3. Was Huff Required Specifically to Plead Waiver?

NNB cites the general rule that waiver or estoppel must be specifically pleaded. However, as stated by the court in Ford Motor Credit Company v. Waters, supra, 273 So. 2d at 100, in an identical context, "waiver is not the issue before us. The issue is the right of the buyer to rely upon the prior dealings that had taken place and the buyer's right to be notified of a modification of such conduct on the part of the [creditor]." See also, Varela v. Wells Fargo Bank, supra, 93 Cal. Rptr. at 431.

4. The Testimony of Huff's Former Counsel.

Early on in the course of the trial, Huff called Attorney Albright as a plaintiff's witness, in order to have Albright verify the damage that had been done to the door of the camper and the rear end of the truck. Albright had represented Huff at the time of the repossession and the initial inspection of the vehicle, but had ceased to do so by the time of the trial. NNB then sought on cross-examination to question Albright as to the reasons for the termination of his attorney-client relationship with Huff. Upon objection, the Bank made an offer of proof to the effect that the proposed testimony would show that Albright withdrew from the case because of his difficulty in getting in touch with Huff. This, according to the Bank, was relevant to "a course of conduct by Mr. Huff that he simply does not communicate with people he doesn't want to communicate with."

The trial court, relying on NRS 48.035,[4] found that the marginal relevance of this evidence was substantially outweighed by the danger that the testimony of Huff's former attorney as to the facts concerning the breakdown of the relationship could cause "confusion ... and potential prejudice," and could inject collateral issues which would divert the jury from the real issues in the case. In light of the extremely marginal relevance of this evidence, this conclusion was correct.



[1] Under the terms of the "lease" between NNB and Huff, Huff was to make monthly payments of $122 for a period of 36 months. Of this monthly payment, $35 was labeled a "finance charge", and $85 "depreciation reserve". This latter figure was subtracted monthly from the "capitalized cost" of the truck, or the price for which the Bank had originally purchased the vehicle from the dealer. At the end of the 36-month term, Huff could either "purchase" the truck for the difference between his total payments of "depreciation reserve" and the "capitalized cost", or he could return the truck to NNB for NNB to sell on the open market. However in this latter case, Huff was liable to NNB for any shortfall in the proceeds of the sale from the unpaid balance of the "capitalized cost". In other words, upon signing the "lease agreement", Huff became instantly liable for the entire cost of the truck.

This same liability attached if for any reason, including the total destruction of the vehicle as Huff drove out of the lot on the first day of the "lease", the lease arrangement were to end: upon such an occurrence, NNB would "sell" the car (including a sale for nothing if the truck had been destroyed) and Huff would be liable for the difference between his "depreciation reserve" payments to date and the original value of the vehicle.
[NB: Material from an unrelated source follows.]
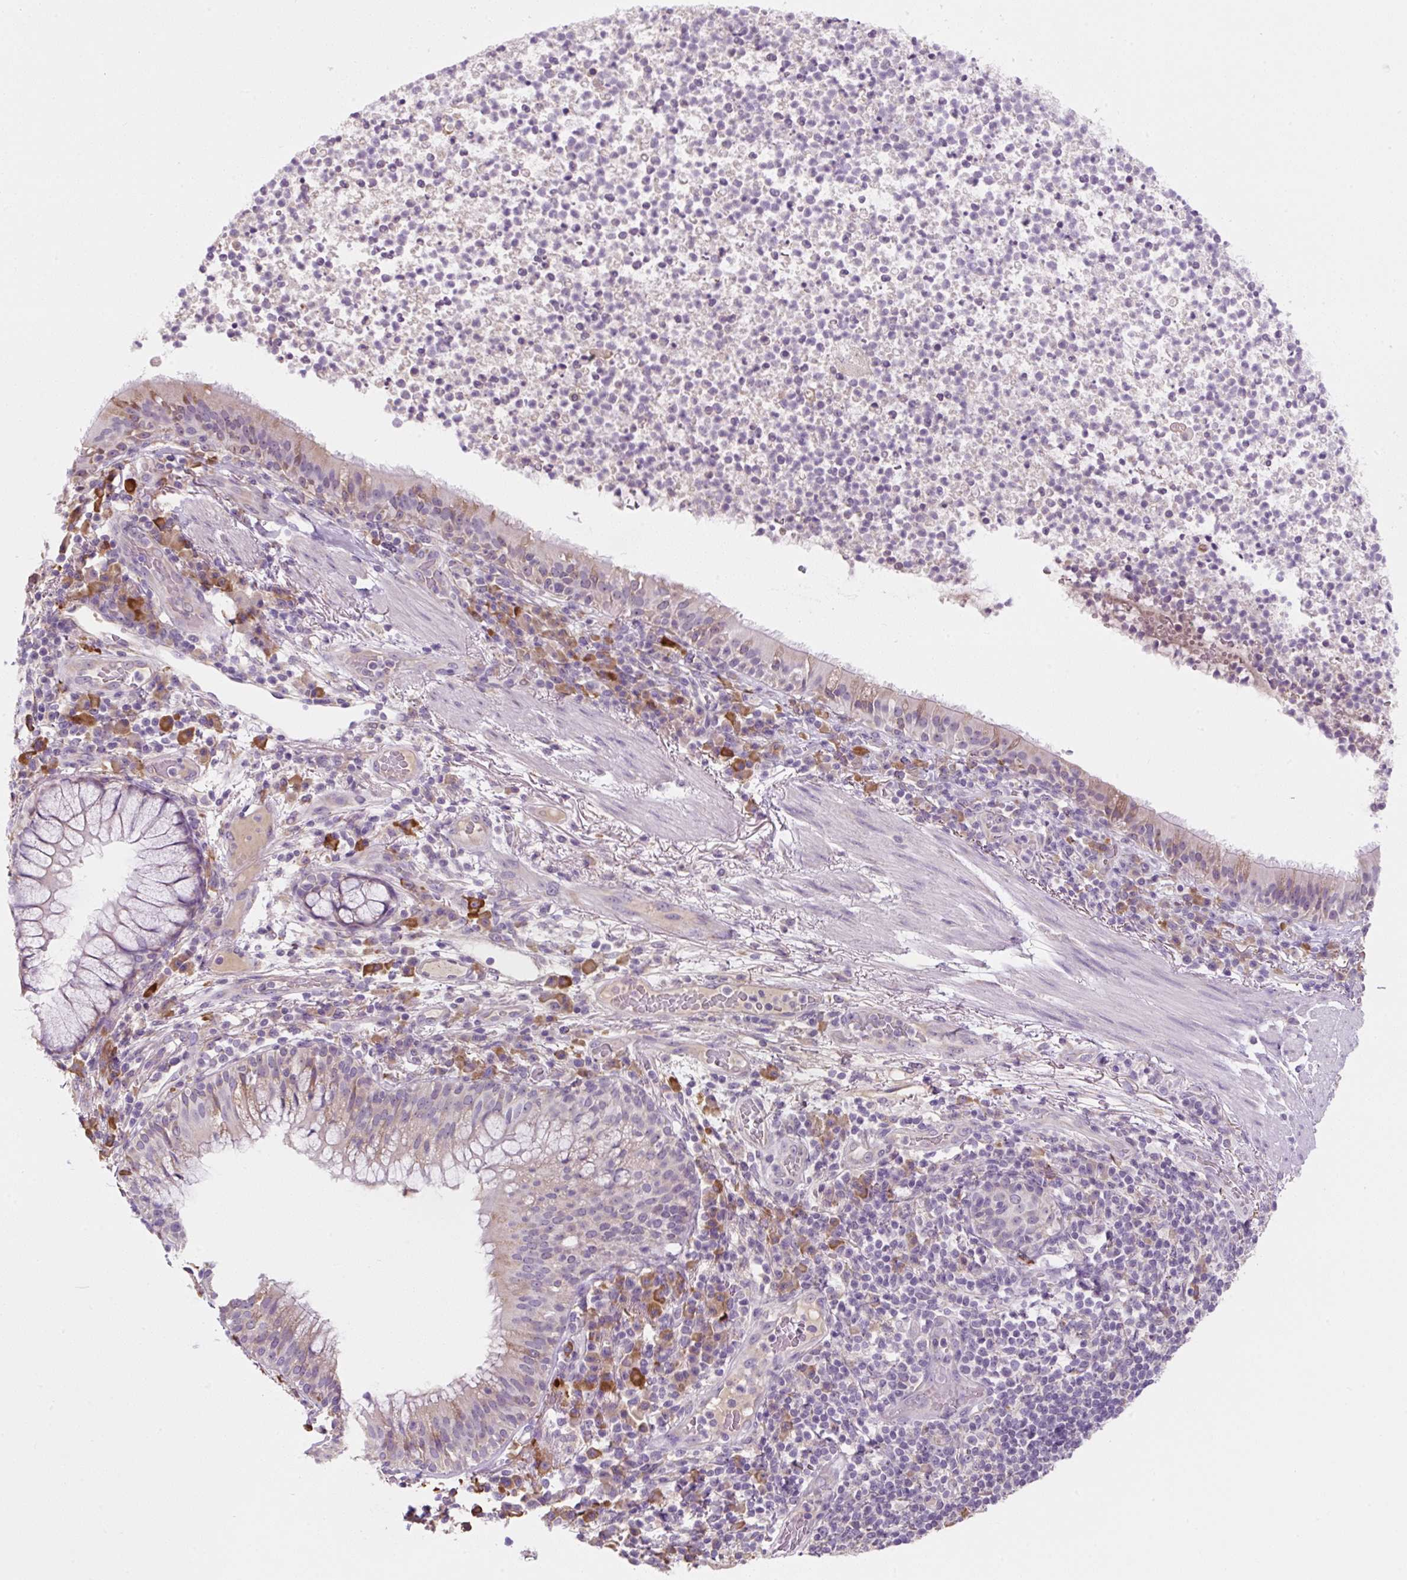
{"staining": {"intensity": "moderate", "quantity": "<25%", "location": "cytoplasmic/membranous"}, "tissue": "bronchus", "cell_type": "Respiratory epithelial cells", "image_type": "normal", "snomed": [{"axis": "morphology", "description": "Normal tissue, NOS"}, {"axis": "topography", "description": "Cartilage tissue"}, {"axis": "topography", "description": "Bronchus"}], "caption": "Immunohistochemistry staining of unremarkable bronchus, which shows low levels of moderate cytoplasmic/membranous staining in approximately <25% of respiratory epithelial cells indicating moderate cytoplasmic/membranous protein expression. The staining was performed using DAB (3,3'-diaminobenzidine) (brown) for protein detection and nuclei were counterstained in hematoxylin (blue).", "gene": "FZD5", "patient": {"sex": "male", "age": 56}}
In Whitworth v. Krueger, 558 P.2d 1026, 1029, the Supreme Court of Idaho stated: "[T]he fact that the Kruegers' agreement was entitled a `lease' rather than an `installment sale contract' does not mean that the Kruegers were not subject to these provisions of the UCC. In circumstances where the `lease' gives the `lessee' the option to acquire the `leased' goods at the expiration of the `lease' term without additional consideration or for nominal consideration, i.e., where the `lease' is commercially indistinguishable from an installment sales contract, [UCC § 1-201(37)] provides that a `lessor's' interest in `leased' goods is a security interest... ."
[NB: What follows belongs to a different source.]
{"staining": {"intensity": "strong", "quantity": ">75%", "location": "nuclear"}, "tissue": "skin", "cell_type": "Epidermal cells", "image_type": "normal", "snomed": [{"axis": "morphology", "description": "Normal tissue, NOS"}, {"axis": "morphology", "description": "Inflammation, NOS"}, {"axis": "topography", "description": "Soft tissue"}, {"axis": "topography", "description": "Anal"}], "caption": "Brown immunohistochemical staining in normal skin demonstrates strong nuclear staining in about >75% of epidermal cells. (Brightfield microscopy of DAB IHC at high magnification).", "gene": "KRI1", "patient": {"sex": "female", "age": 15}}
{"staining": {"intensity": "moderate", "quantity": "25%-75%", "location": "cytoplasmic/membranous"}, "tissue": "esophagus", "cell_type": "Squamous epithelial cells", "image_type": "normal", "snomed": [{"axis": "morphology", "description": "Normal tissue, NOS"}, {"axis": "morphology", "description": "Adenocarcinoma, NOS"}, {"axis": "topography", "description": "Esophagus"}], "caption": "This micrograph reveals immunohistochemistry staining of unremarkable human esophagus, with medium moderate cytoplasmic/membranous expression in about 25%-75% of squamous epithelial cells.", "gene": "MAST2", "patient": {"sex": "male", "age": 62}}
Under this definition, the "lease" in this case would appear to be a security interest: upon his initial entry into the "lease agreement", Huff became instantaneously liable for the entire value of the truck, either as a direct debtor in the event that he himself chose to "buy" the truck at the end of the 36-month term, or else as guarantor of the total original purchase price in the event that the vehicle was destroyed or sold to someone else. Upon complying with the terms of the lease, therefore, the truck became his at the end of the lease term for nothing more than that for which he was already contractually liable, i.e., for no additional consideration. Upon analysis, this "lease agreement" appears to be nothing other than an installment sales contract arranged for optimum federal tax results: the monthly "rental" payments exactly equal the total allowable deductions for interest ("finance charge") and depreciation ("depreciation reserve"), with the traditional "down payment" reserved for the end of the transaction.

[2] Under § 13 of the lease agreement, "[i]f Lessee shall default in the payment of any installment of fixed rents, or any other sums payable hereunder by Lessee, ... then in such event Lessor, at its sole option, may declare this lease in default. Upon Lessor declaring this lease in default, ... Lessor or its agents may take possession of said vehicle wherever same may be found and may enter upon any premises of Lessee to take possession of same."

[3] The "Repossession Report" filled out by Sharp and his fellow NNB employee contains a blank to be checked by the repossessors reading: "Antifreeze checked?" This question was answered with a check in the box labeled "no."

[4] NRS 48.035(1): "Although relevant, evidence is not admissible if its probative value is substantially outweighed by the danger of unfair prejudice, of confusion of the issues or of misleading the jury."